With investments in cryptocurrencies gaining popularity worldwide as a method to earn extra income, cybercriminals are also adopting new tactics to defraud people. This time, they have targeted the official Apple Store and Google Play Store.
A recent report by cybersecurity firm Sophos states that researchers have discovered that CryptoRom fraudsters have integrated an AI chat tool similar to ChatGPT into their toolkit to effectively deceive users.
These scammers have introduced seven fraudulent cryptocurrency investment apps through which they are carrying out their illicit activities. Typically, any mobile application available on the official Apple App Store and Google Play Store is considered safe from a security standpoint. This development escalates the potential risk for victims who might fall prey to their schemes.
The initial discovery of CryptoRom scammers utilizing the AI chat tool, likely resembling ChatGPT, happened when a victim who had been swindled reached out to the research team. The victim had interacted with the scammer through Tandem, a language-sharing app that has also been misused as a dating platform. Subsequently, the scammer persuaded the victim to continue the conversation on WhatsApp. Suspicions arose when the victim received an extensive message that seemed to be partially generated by an AI chat tool using a large language model (LLM), as outlined in the report.
"Since OpenAI announced the release of ChatGPT, there has been widespread speculation that cybercriminals might exploit the program for malicious activities.

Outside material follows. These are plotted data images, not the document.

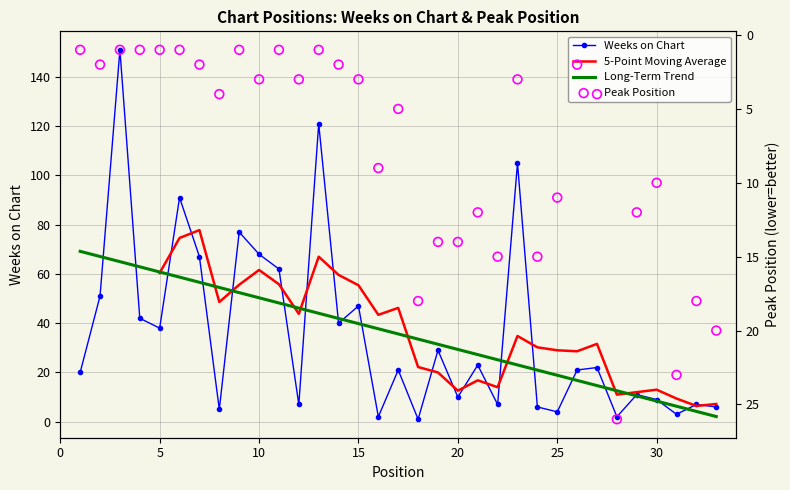

Is the value of Peak Position at 10 greater than the value of Weeks on Chart at 1?

No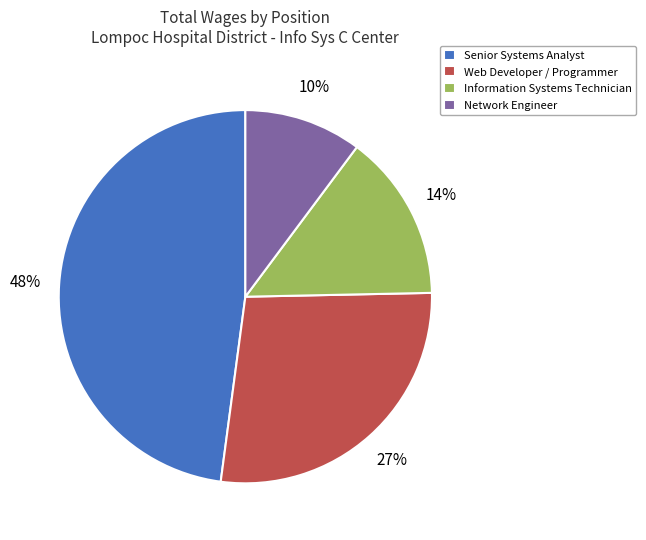

Is it true that Senior Systems Analyst is 36% of the pie?

False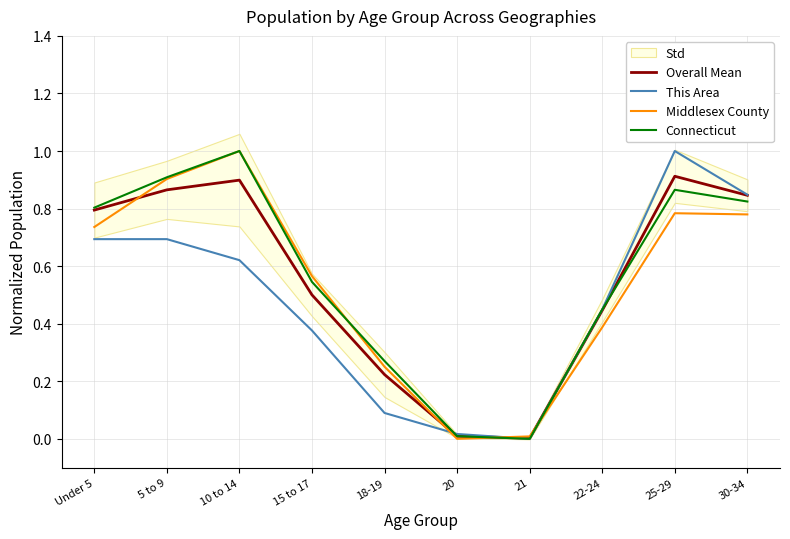

In This Area, how many points are higher than both neighbors (excluding endpoints)?

1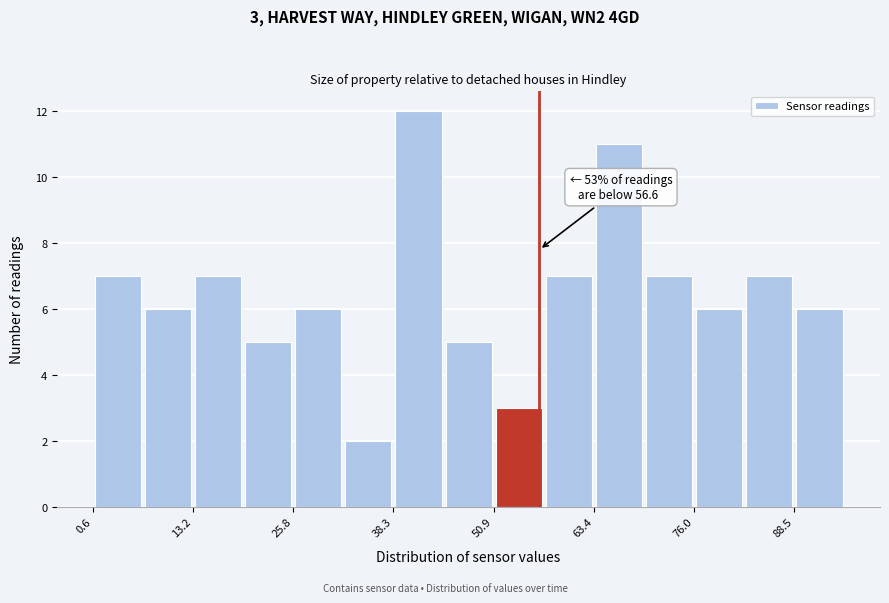

Around what value on the x-axis is the tallest bar? Give the approximate position of its centre, as read against the axis.

42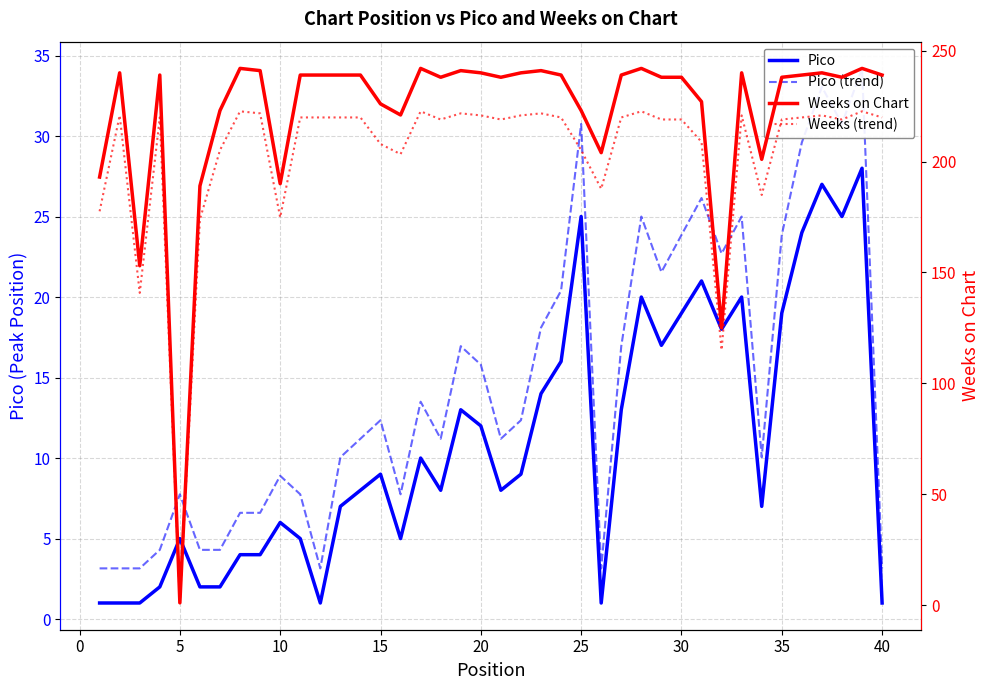

Reading left to right, list all the values displayed in this chart.

Pico: 1.0	1.0	1.0	2.0	5.0	2.0	2.0	4.0	4.0	6.0	5.0	1.0	7.0	8.0	9.0	5.0	10.0	8.0	13.0	12.0	8.0	9.0	14.0	16.0	25.0	1.0	13.0	20.0	17.0	19.0	21.0	18.0	20.0	7.0	19.0	24.0	27.0	25.0	28.0	1.0
Pico (trend): 3.1	3.1	3.1	4.3	7.8	4.3	4.3	6.6	6.6	8.9	7.8	3.1	10.0	11.2	12.3	7.8	13.5	11.2	16.9	15.8	11.2	12.3	18.1	20.4	30.7	3.1	16.9	25.0	21.5	23.8	26.1	22.7	25.0	10.0	23.8	29.6	33.0	30.7	34.2	3.1
Weeks on Chart: 193.0	240.0	153.0	239.0	1.0	189.0	223.0	242.0	241.0	190.0	239.0	239.0	239.0	239.0	226.0	221.0	242.0	238.0	241.0	240.0	238.0	240.0	241.0	239.0	223.0	204.0	239.0	242.0	238.0	238.0	227.0	125.0	240.0	201.0	238.0	239.0	240.0	238.0	242.0	239.0
Weeks (trend): 177.6	220.8	140.8	219.9	0.9	173.9	205.2	222.6	221.7	174.8	219.9	219.9	219.9	219.9	207.9	203.3	222.6	219.0	221.7	220.8	219.0	220.8	221.7	219.9	205.2	187.7	219.9	222.6	219.0	219.0	208.8	115.0	220.8	184.9	219.0	219.9	220.8	219.0	222.6	219.9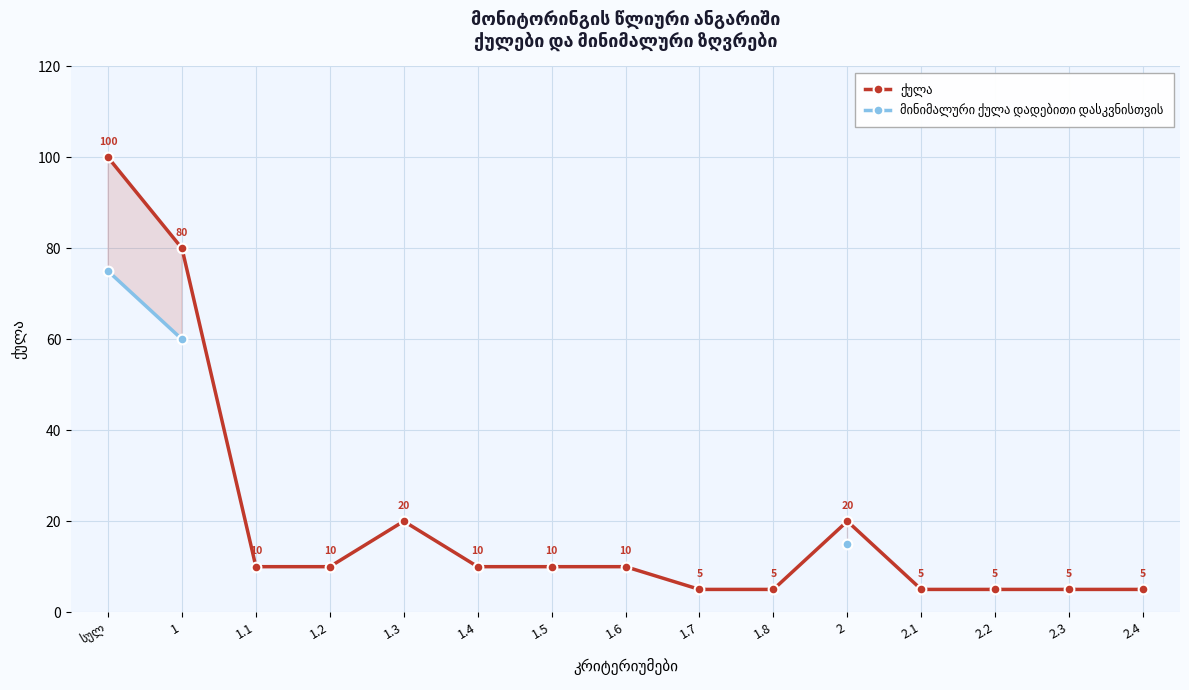

Does the chart display data point markers on the line(s)?

Yes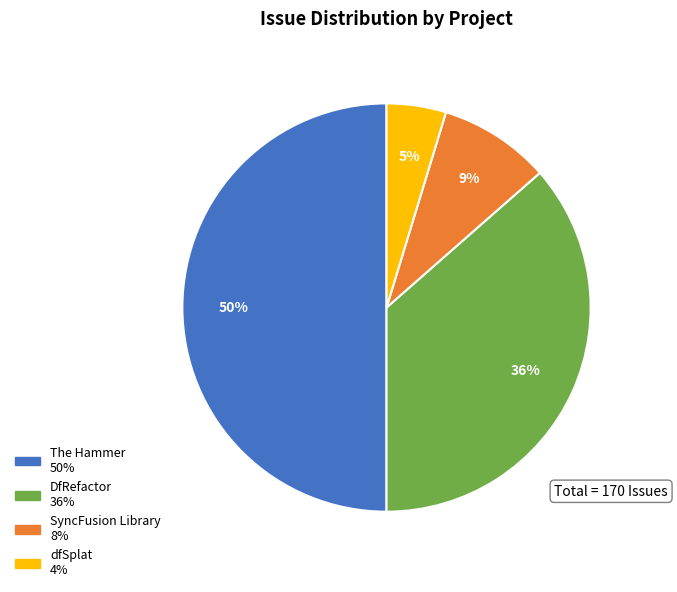

To the nearest percent, what is the difference between the SyncFusion Library and dfSplat slice percentages?

4%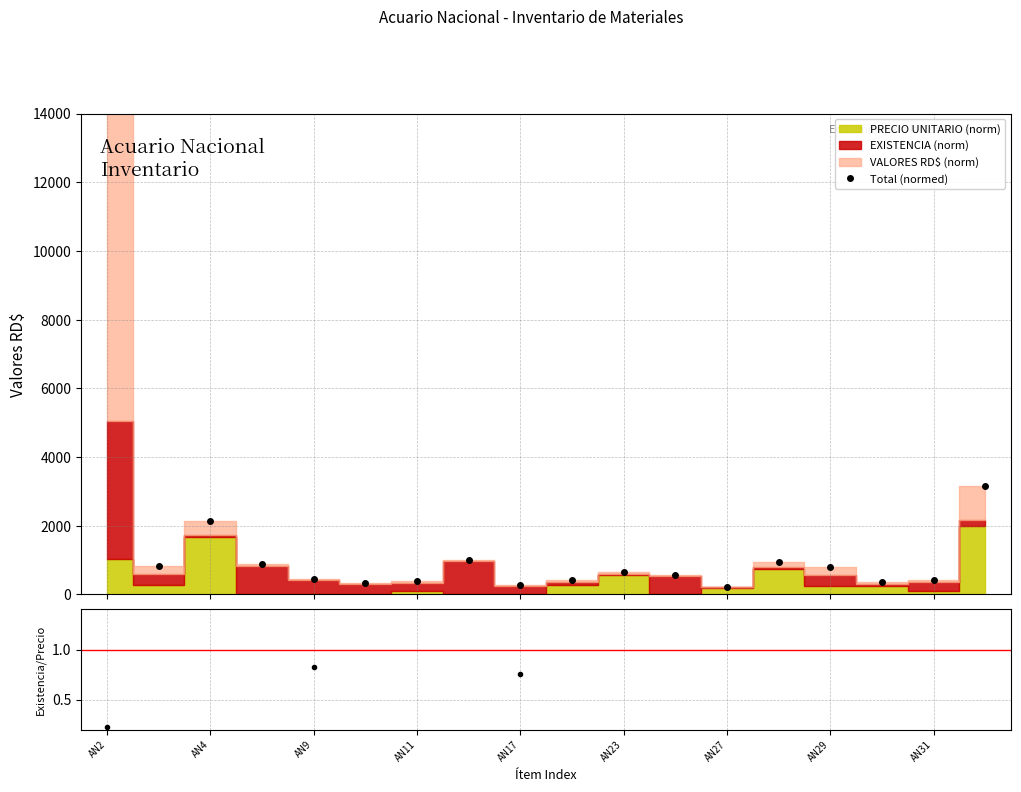

What is the label of the 4th point from the left?

AN11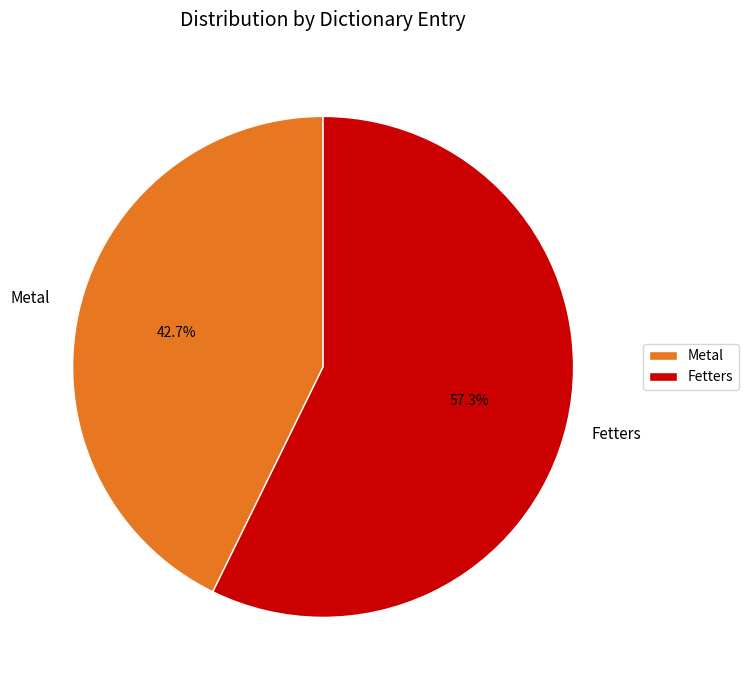

Is it true that Fetters is 44% of the pie?

False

We can now confirm that, at least in the case of scams like these, this is indeed occurring," said Sean Gallagher, Principal Threat Researcher at Sophos.
Furthermore, the researchers uncovered a novel strategy employed by scammers to extract additional funds. Traditionally, victims ensnared by CryptoRom scams, who attempt to withdraw their supposed "profits," are instructed by the fraudsters to pay a 20 percent tax on their funds before completing any withdrawals. However, a recent victim disclosed that after complying with the "tax" payment for the withdrawal, the scammers alleged that the funds had been compromised due to a "hack." As a result, the victim was coerced into providing another 20 percent deposit to regain access to their funds, as detailed in the report.
Delving deeper into their investigation, the experts revealed the presence of seven counterfeit cryptocurrency investment applications within the official Apple App Store and Google Play Store. These apps feature seemingly innocent descriptions in the app stores; for instance, one app named "BerryX" claims to be related to reading. Yet, upon launching these apps, users are confronted with a fabricated crypto-trading interface, as detailed in the report.
This is not the first instance when AI is being used by the cyber criminals. A report by the home grown cyber security firm Cloudsek published on March 13 claimed that hackers are increasingly using AI tools to spread malware and such activities rose nearly 300% each month since November 2022.
Attackers are targeting both popular and barely active accounts in a bid to spam such videos on YouTube, the report further said.